What happens if I stop the protocol abruptly after 8 weeks of use?▼

Selank and DSIP don’t cause physiological dependence, so abrupt cessation doesn’t trigger withdrawal symptoms — enkephalinase activity and delta-wave generation return to baseline within 7–10 days. Amidate is the concern: chronic GABA-A modulation suppresses endogenous neurosteroid synthesis (specifically allopregnanolone), and stopping abruptly can cause rebound anxiety that’s worse than your pre-protocol baseline for 5–7 days. Tapering Amidate dose by 50% during the final week before discontinuation prevents this rebound in most cases.

Can I travel with reconstituted peptides, or do they require refrigeration?▼

Reconstituted peptides must be kept between 2–8°C to prevent denaturation — ambient temperature storage accelerates degradation significantly. Insulin coolers that use evaporative cooling (like FRIO wallets) maintain this range for 36–48 hours without electricity or ice packs and are TSA-compliant for air travel. Unreconstituted lyophilised peptides can tolerate short-term ambient temperature (up to 25°C for 48 hours), but prolonged exposure above 8°C causes irreversible protein structure changes that eliminate biological activity even if the solution still appears clear.

Is Amidate the same compound used for anesthesia induction?▼

Amidate (etomidate) is structurally identical to the anesthetic agent used for procedural sedation, but the dosing is vastly different — anesthetic induction requires 0.2–0.3mg/kg intravenously (14–21mg for a 70kg individual), while anxiolytic protocols use 2–5mg sublingually. At low doses, Amidate enhances GABA-A chloride conductance without producing loss of consciousness, creating calming effects similar to low-dose benzodiazepines but with different receptor kinetics that delay tolerance development.

What blood work should I get before starting this protocol?▼

A morning cortisol test (drawn between 7–9 AM) establishes your baseline HPA-axis function — values below 10 mcg/dL suggest existing adrenal insufficiency that Selank could worsen. A comprehensive metabolic panel (CMP) checks liver and kidney function, which affects peptide clearance. If you’re over 40 or have a family history of thyroid disorders, adding TSH and free T4 is prudent because chronic stress and HPA dysregulation often coexist with subclinical hypothyroidism, which Selank won’t correct.

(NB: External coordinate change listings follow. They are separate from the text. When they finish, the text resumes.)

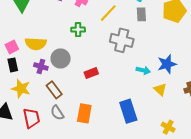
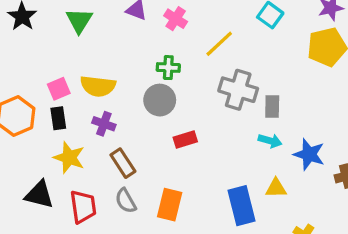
gray rectangle: (141, 14) -> (272, 107), moved
gray circle: (61, 58) -> (160, 100), moved
blue star: (167, 64) -> (309, 154), moved, turned 30
yellow triangle: (160, 89) -> (276, 188), moved, turned -48

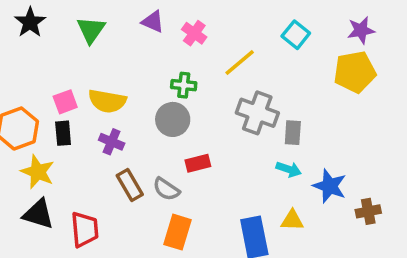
yellow star: (69, 158) -> (38, 172), moved
gray semicircle: (126, 201) -> (166, 189), moved, turned -30

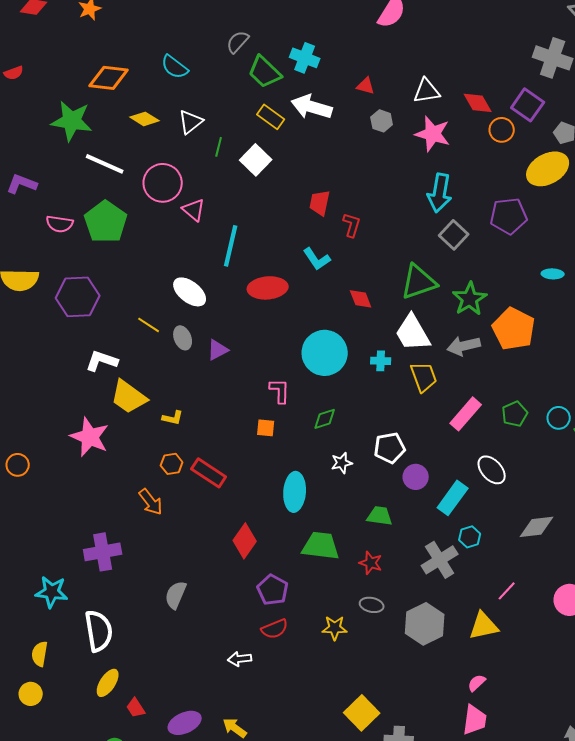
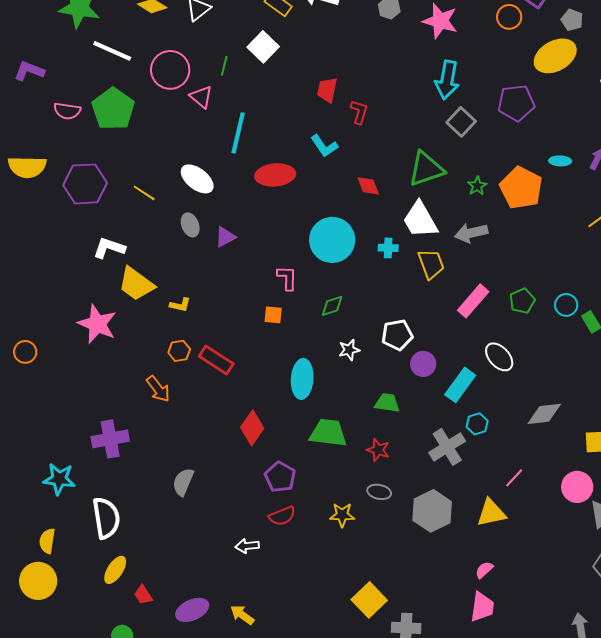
green line: (219, 147) -> (224, 66), moved
green star: (470, 299) -> (477, 186), size x0.6
yellow line: (149, 325) -> (144, 193), moved
orange pentagon: (514, 329) -> (521, 188), moved
yellow circle: (31, 694) -> (38, 581), size x1.6

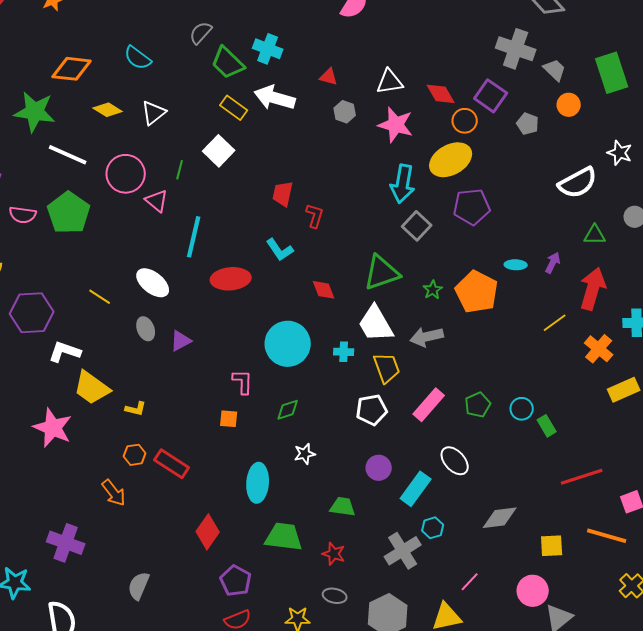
yellow ellipse: (555, 56) -> (451, 160), moved
purple hexagon: (85, 184) -> (32, 313), moved
white pentagon: (397, 335) -> (372, 410), moved
purple cross: (110, 439) -> (66, 543), turned 30

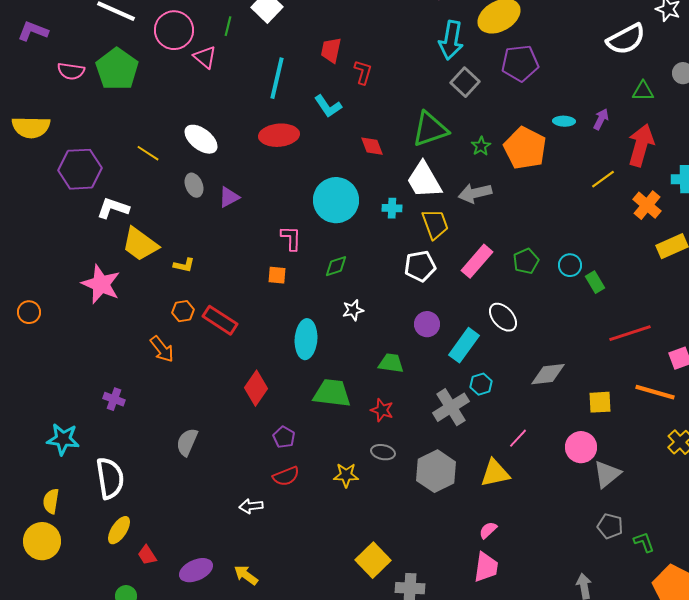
cyan line: (194, 237) -> (277, 78), moved
purple cross: (66, 543) -> (114, 399), size x0.6
purple pentagon: (236, 581) -> (284, 437), size x0.7

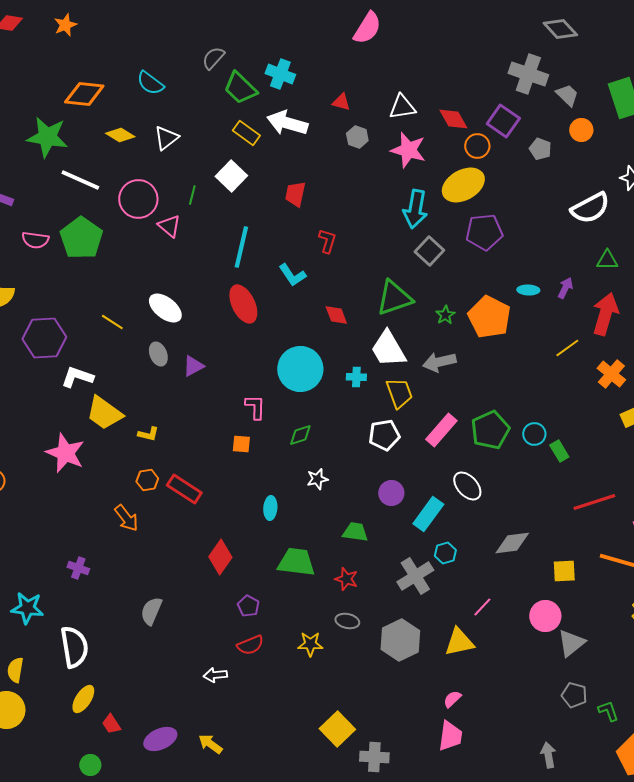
red trapezoid: (331, 50) -> (295, 194), moved
red ellipse: (279, 135) -> (243, 304), turned 69
green pentagon: (526, 261) -> (490, 430), size x1.5
cyan ellipse: (306, 339) -> (270, 508), size x0.6

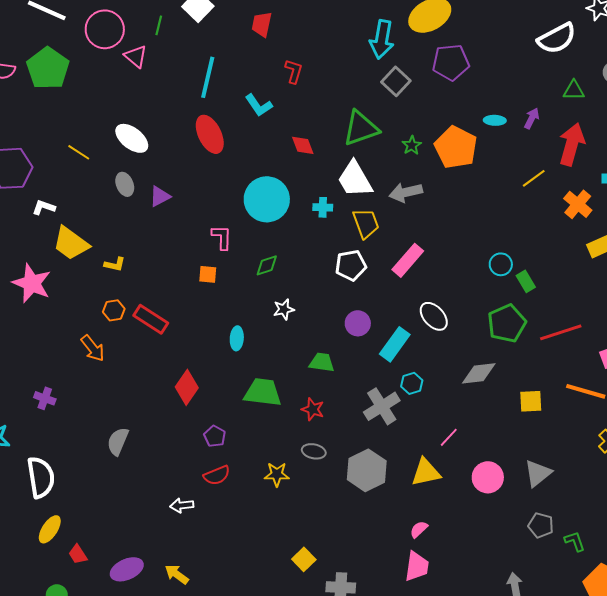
white L-shape: (77, 377) -> (44, 207), size x0.7
green pentagon: (490, 430) -> (507, 323), moved
pink circle: (545, 616) -> (488, 477), moved
yellow square: (337, 729) -> (304, 559), size x0.7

Why does the protocol recommend staggered peptide introduction instead of starting all three at once?▼

Selank’s enkephalinase inhibition is cumulative and takes 10–14 days to raise Met-enkephalin levels enough to suppress HPA-axis cortisol output. Starting Amidate simultaneously creates immediate GABA-A-driven anxiolysis that masks whether Selank is contributing anything measurable — you won’t know if Selank works because Amidate’s acute effects dominate. Sequential introduction allows you to isolate each compound’s contribution, adjust doses based on individual response, and avoid attributing all symptom improvement to whichever peptide has the fastest onset.

Can I use bacteriostatic saline instead of bacteriostatic water for reconstitution?▼

No. Bacteriostatic saline (0.9% sodium chloride with benzyl alcohol) contains ions that can interact with peptide side chains and accelerate aggregation, particularly for peptides with charged amino acid residues like Selank and DSIP. Bacteriostatic water (sterile water with 0.9% benzyl alcohol) is the correct diluent — it provides antimicrobial preservation without the ionic interactions that destabilize peptide structure. Using saline instead of water can reduce reconstituted stability from 28 days to less than 7 days depending on the peptide.

What is the most common mistake that causes the Selank amidate DSIP protocol anxiety + sleep to fail?▼

Temperature excursions during shipping or storage are the single most frequent failure point. Lyophilised peptides exposed to temperatures above 8°C for more than a few hours undergo irreversible denaturation — the solution will still look clear after reconstitution, but the biological activity is gone. Most users don’t verify cold chain integrity before purchasing, receive peptides that sat in a delivery truck at 30°C, then assume the compounds don’t work when they see no results. Demand documented refrigerated shipping and store vials at −20°C before reconstitution — this is non-negotiable.